- Un Français sur 5 doit attendre entre 1 et 2 mois pour voir un généraliste.
- 43 % des Français attendent entre 2 et moins d’un an pour voir un spécialiste.
- Les délais pour les opérations se sont allongés avec la pandémie, mais ils tendent à baisser et à retrouver leur niveau antérieur.
Une étude de la Dress a révélé le 1er juin que la durée de passages aux urgences avait augmenté de près d’une heure en 10 ans. Mais l’attente n’est pas uniquement problématique face aux accidents et imprévus de la vie. Elle l’est aussi pour les chirurgies programmées et les consultations.
"Les bienfaits escomptés du traitement étant retardés, les patients continuent d’endurer douleur et handicap plus longtemps qu’ils ne devraient, ce qui risque de nuire à leur convalescence", rappelle l’Organisation de coopération et de développement économiques (OCDE) dans son rapport Panorama de la santé 2025 paru en novembre dernier. Or, les patients de certains pays peuvent attendre de longues semaines pour voir un médecin, une infirmière ou même subir leur opération.
Consultation avec un spécialiste : près d’un Français sur deux attend entre 2 mois et un an
La France compte 3,8 médecins pour 1.000 habitants dans les zones métropolitaines et 2,5 pour 1.000 dans les régions isolées. Cette moyenne est bien en deçà de la moyenne globale de l’OCDE de 4,7 pour 1.000 et 3,9 pour 1.000 respectivement. Et cela se voit dans les délais de consultations. Avec le Canada et la Nouvelle-Zélande, la France affiche l’un des temps d’attente les plus importants. 20 % attendent plus d’une semaine pour consulter un généraliste ou une infirmière et 63 % patientent au moins deux jours.

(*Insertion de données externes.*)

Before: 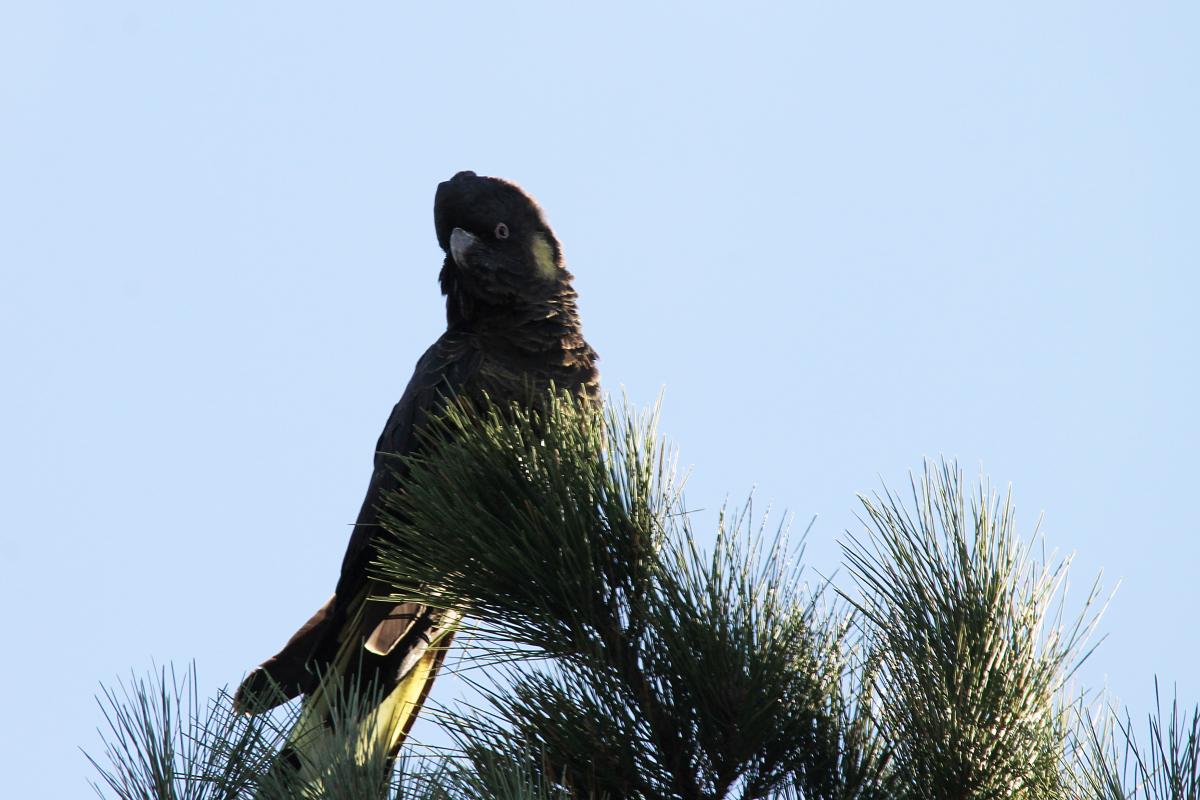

Pour les spécialistes, la situation peut aussi être compliquée. Un Français sur 5 doit attendre entre 1 et 2 mois pour pouvoir aller à son rendez-vous. Il en est de même pour les Allemands et les Néerlandais. L’Hexagone présente en revanche le plus grand nombre de malades qui ont dû attendre entre 2 et moins d’un an (43 %) pour voir leur spécialiste. Au Canada et au Royaume-Uni, ils sont plus de 10 % ont déclaré avoir attendu plus d’un an. Ce taux n’est que de 2 % en France.
Remplacement de la hanche : près de deux ans d’attente en Slovénie
Avoir rencontré son docteur ne veut pas dire la fin de l’attente, le rapport montre que les délais pour se faire opérer peuvent aussi être longs. "En ce qui concerne l’opération de la cataracte, en 2024, la part des patients attendant plus de trois mois était comprise entre moins de 20 % en Pologne et en Hongrie, et plus de 70 % en Finlande et en Norvège", expliquent les auteurs du rapport. Si l’on considère le nombre médian de jours d’attente, les Espagnols, les Polonais, les Hongrois, et les Suédois sont bien mieux lotis que les Slovènes avec un temps d’attente de 50 jours ou moins contre 280 jours.
"Avant la pandémie, les délais d’attente tendaient à raccourcir dans la plupart des pays. Ils se sont considérablement allongés en raison de la crise sanitaire, puis ont retrouvé, ou commencé à retrouver, leur niveau antérieur dans la majorité des cas", ajoutent les experts.
Pour l’arthroplastie de la hanche - autre opération de plus en plus fréquente notamment en raison du vieillissement démographique et de l’augmentation des taux d’obésité - le pourcentage de patients devant attendre plus de trois mois est globalement identique à celui relevé pour l’opération de la cataracte. Le plus bas est enregistré au Danemark (19 %) et le plus élevé au Chili (87 %).
Par contre, le temps d’attente médian se révèle particulièrement important. En 2024, il allait de 67 jours en Suède et en Espagne à plus de six mois en Hongrie (209 jours), au Chili (313 jours), en Pologne (343 jours). Il faut même attendre près de deux ans pour se faire opérer en Slovénie (667 jours). Les chiffres de la France pour ces opérations ne sont pas présents dans ce rapport.